The Loss of French Catalonia
The Treaty of the Pyrenees or Peace of the Pyrenees was signed on November 7th 1659 by Felipe IV of Castile and III of Aragon, Luis Méndez de Haro and Pedro Coloma for Castile and Louis XIV of France, Cardinal Mazarin and Hugues de Lionne for France on Pheasant Island in the River Bidasoa in the north of the Basque Country.
It officially put an end to the Thirty Years War and the consequences for Catalonia were the loss of the County of Rosselló and part of La Cerdanya to France.

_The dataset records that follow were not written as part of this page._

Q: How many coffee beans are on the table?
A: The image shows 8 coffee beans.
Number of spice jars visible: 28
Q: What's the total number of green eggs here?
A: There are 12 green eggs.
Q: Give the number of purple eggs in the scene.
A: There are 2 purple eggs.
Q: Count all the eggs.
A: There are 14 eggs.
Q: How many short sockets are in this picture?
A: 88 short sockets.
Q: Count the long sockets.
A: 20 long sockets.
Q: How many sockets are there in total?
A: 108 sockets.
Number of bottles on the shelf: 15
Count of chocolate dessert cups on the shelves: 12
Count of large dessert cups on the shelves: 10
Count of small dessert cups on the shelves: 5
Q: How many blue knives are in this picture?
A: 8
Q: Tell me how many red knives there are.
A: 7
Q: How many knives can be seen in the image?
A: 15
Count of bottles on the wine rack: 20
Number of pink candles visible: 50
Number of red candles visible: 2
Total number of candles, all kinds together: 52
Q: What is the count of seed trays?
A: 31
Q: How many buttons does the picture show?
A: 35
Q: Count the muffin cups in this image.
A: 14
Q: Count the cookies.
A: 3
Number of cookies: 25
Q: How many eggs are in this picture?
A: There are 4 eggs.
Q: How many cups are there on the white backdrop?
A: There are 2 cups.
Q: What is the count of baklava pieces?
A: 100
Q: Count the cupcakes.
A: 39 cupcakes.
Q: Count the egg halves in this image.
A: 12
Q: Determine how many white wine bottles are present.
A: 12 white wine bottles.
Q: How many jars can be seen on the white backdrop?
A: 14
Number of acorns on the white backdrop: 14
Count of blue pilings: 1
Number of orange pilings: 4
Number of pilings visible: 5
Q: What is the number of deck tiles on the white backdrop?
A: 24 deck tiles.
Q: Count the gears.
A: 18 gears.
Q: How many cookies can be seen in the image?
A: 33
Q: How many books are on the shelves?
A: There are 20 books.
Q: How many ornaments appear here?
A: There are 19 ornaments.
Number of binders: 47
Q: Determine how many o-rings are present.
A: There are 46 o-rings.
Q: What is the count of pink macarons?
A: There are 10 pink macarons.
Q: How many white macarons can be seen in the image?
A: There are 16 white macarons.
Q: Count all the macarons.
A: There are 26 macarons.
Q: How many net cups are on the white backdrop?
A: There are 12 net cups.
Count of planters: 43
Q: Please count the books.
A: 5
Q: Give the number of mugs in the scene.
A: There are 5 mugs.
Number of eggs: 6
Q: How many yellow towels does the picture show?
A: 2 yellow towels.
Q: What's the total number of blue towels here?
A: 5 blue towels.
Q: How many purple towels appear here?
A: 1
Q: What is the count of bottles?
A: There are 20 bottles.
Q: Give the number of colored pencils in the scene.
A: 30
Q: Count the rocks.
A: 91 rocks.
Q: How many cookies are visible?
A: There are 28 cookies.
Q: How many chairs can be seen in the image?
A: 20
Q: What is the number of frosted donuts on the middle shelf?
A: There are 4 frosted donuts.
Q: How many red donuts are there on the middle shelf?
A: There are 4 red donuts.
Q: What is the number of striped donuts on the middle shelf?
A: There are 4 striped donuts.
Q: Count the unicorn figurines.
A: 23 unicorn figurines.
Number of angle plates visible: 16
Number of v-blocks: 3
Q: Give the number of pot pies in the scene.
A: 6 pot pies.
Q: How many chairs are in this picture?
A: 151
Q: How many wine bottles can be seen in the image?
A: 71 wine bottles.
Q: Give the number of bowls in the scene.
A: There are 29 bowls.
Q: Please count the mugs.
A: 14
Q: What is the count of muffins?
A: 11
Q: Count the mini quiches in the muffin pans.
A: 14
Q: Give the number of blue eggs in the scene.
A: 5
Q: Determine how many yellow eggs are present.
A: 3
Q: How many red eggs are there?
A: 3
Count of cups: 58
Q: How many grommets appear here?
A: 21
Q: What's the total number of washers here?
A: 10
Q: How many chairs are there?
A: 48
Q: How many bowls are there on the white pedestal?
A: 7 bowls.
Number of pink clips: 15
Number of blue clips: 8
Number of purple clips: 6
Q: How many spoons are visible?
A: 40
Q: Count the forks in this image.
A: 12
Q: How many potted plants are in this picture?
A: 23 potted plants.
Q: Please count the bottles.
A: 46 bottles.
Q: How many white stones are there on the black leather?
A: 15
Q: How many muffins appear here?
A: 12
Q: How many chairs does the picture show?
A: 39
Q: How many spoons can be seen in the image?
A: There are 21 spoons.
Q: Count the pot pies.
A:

Felipe IV negotiated the treaty without consulting the Corts Catalanes and, in fact, the decision was officially revealed until the Corts de Barcelona in 1702, although it was common knowledge from 1660 onwards as the ambassador of the Generalitat “sent congratulations for the good news of the peace between Spain and France”.
The affected territories campaigned to go back to being Catalan for decades, and the Catalan authorities resisted the partition, which became effective in 1720.
Unlike Gibraltar and Menorca, which were ceded to England as a result of the Treaty of Utrecht in 1713, the Spanish government has never tried to recover the Catalan teritories ceded in the Treaty of the Pyrenees.
The only exception to this was when Franco apparently put pressure on Hitler to make Pétain return French Catalonia to Spain at their meeting in Hendaia on October 23rd 1940.